Moore's the modern Weegee
'Credit hole by HD Moore the famous'
One of the most interesting characters to live and thrive in New York City between the Depression and the end of World War II - a time when interesting characters seemed to make up the lion's share of dwellers in that great American city - was Weegee.
A photographer by trade, a dweller in the night by temperament, and a freelancer by design, Weegee (real name, Arthur Fellig) prowled about the city from dusk to dawn in his car. In it he kept a shortwave radio tuned to the channels used by the cops, a typewriter, his 4x5 Speed Graphic camera, and the chemicals needed to immediately develop photos, plenty of cigars, and fresh underwear, just in case.
Weegee had the almost uncanny ability to appear on the scene just after - or just as - something dramatic, crazy, violent, or catastrophic happened, even before the police arrived (hence the name: Weegee as in "Ouija," like the board game).
He'd hop out of his car, take the photos that brought him fame and cash, develop the film in his car's trunk slash darkroom, and then drive the fresh prints to the papers that bought his work: The Daily News, The Daily Mirror, and PM.
Weegee's photos still have an astonishing power today, well over half a century after they were taken. Murdered citizens and gangsters (this one's kinda graphic, so you've been warned), victims of fires and car accidents, folks sleeping on fire escapes to beat the sweltering heat, lovers kissing passionately while watching a 3D movie, overwhelming massess of humanity at Coney Island, an interesting mix of city dwellers on New Year's Eve, Harlem church-goers, bums.

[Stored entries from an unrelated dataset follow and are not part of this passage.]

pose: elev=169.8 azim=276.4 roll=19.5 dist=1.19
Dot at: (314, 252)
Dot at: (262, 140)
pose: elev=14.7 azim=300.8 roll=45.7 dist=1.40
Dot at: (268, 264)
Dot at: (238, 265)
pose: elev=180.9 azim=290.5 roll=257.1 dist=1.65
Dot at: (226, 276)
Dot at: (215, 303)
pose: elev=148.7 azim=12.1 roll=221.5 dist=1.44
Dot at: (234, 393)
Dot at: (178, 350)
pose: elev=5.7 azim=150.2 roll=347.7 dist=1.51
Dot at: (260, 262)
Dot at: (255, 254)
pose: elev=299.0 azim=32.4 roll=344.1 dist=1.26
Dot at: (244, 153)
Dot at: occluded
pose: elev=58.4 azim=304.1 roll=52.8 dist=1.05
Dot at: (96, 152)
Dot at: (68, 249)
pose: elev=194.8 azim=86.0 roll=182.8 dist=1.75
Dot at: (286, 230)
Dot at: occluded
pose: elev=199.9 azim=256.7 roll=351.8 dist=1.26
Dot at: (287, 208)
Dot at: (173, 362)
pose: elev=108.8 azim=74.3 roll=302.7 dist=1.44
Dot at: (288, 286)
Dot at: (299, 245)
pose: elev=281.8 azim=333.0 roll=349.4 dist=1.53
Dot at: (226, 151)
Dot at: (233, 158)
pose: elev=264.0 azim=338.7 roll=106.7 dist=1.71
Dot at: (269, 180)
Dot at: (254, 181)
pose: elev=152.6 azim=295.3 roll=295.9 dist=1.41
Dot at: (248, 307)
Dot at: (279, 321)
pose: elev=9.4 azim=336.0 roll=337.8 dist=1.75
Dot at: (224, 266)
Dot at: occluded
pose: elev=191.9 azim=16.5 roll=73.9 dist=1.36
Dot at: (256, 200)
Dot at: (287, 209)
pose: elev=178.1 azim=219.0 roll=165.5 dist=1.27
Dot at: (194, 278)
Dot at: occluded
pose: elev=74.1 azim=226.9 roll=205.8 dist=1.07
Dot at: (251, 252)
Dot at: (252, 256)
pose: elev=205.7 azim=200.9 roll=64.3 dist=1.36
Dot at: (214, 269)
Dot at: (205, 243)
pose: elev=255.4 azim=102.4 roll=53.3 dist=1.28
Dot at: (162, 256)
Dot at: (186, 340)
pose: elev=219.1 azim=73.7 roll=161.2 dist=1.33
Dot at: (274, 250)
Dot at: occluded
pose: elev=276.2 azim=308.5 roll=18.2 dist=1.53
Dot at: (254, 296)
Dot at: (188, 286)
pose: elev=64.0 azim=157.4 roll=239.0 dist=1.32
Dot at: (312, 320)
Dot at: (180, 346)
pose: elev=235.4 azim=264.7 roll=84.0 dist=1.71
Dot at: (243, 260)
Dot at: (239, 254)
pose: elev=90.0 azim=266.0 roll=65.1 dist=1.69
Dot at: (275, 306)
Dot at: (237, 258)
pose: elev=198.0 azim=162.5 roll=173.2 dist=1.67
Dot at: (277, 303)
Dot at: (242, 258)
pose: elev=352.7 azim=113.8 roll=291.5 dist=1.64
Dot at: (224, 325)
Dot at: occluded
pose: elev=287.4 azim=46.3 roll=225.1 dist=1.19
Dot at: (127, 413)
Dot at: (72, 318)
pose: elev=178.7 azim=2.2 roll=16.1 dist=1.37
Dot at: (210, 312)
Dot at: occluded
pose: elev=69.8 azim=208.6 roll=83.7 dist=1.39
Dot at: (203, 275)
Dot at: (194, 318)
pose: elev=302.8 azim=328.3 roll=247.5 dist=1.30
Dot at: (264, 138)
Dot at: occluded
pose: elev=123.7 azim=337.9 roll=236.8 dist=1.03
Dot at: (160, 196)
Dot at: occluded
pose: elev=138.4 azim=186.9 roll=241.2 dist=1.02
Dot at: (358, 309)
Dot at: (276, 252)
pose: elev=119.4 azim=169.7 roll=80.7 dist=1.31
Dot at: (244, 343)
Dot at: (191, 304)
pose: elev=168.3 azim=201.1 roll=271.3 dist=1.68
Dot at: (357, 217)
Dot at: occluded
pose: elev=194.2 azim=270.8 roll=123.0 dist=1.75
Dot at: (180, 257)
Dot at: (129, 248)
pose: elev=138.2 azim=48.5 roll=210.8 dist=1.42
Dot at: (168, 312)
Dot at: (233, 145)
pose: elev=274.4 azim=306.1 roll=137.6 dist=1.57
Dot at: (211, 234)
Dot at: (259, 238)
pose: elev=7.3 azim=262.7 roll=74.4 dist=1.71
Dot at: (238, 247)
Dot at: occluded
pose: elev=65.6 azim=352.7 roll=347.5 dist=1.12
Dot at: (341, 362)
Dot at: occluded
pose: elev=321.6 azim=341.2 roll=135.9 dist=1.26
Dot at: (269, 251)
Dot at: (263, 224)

Weegee showed the world the New York of heat, sweat, crime, and death. His photos weren't always pretty, but they revealed the real city, and they told the truth. Sometimes people don't want to hear the truth - it's ugly, or it's unpleasant, or it damages the business interests of certain individuals. But that truth needs to be published, and people need to see it.
Which brings me to HD Moore and the Month of Browser Bugs Project. Moore is one of the brightest guys working in the security world right now, especially in the area of vulnerability research. He's responsible for the awesome Metasploit Project, an "advanced open-source exploit development platform...for legal penetration testing and research purposes" that currently contains 143 exploits and 75 different payloads (for more on the Metasploit Framework, check out previous SecurityFocus articles of interest).
After his interest was piqued by the work of others, Moore began creating his own fuzzers.
A fuzzer basically sends randomised data to a program's inputs. If something weird happens - a crash, for example - then the fuzzer has done its job. Moore's fuzzers first looked for flaws in Internet Explorer's implementation of ActiveX (unsurprisingly, a rich source of bugs and issues). From there he spread out to a fuzzer that tests various browsers' methods for DHTML.
On 2 July, Moore wrote the following in his blog:
Over the last few months, I have taken an interest in web browser security flaws. This interest has resulted in my collaboration on a few fuzzing tools...The vendors have been notified and the time has come to start publishing the results. I will publish one new vulnerability each day during the month of July as part of the Month of Browser Bugs project.
This information is being published to create awareness about the types of bugs that plague modern browsers and to demonstrate the techniques I used to discover them.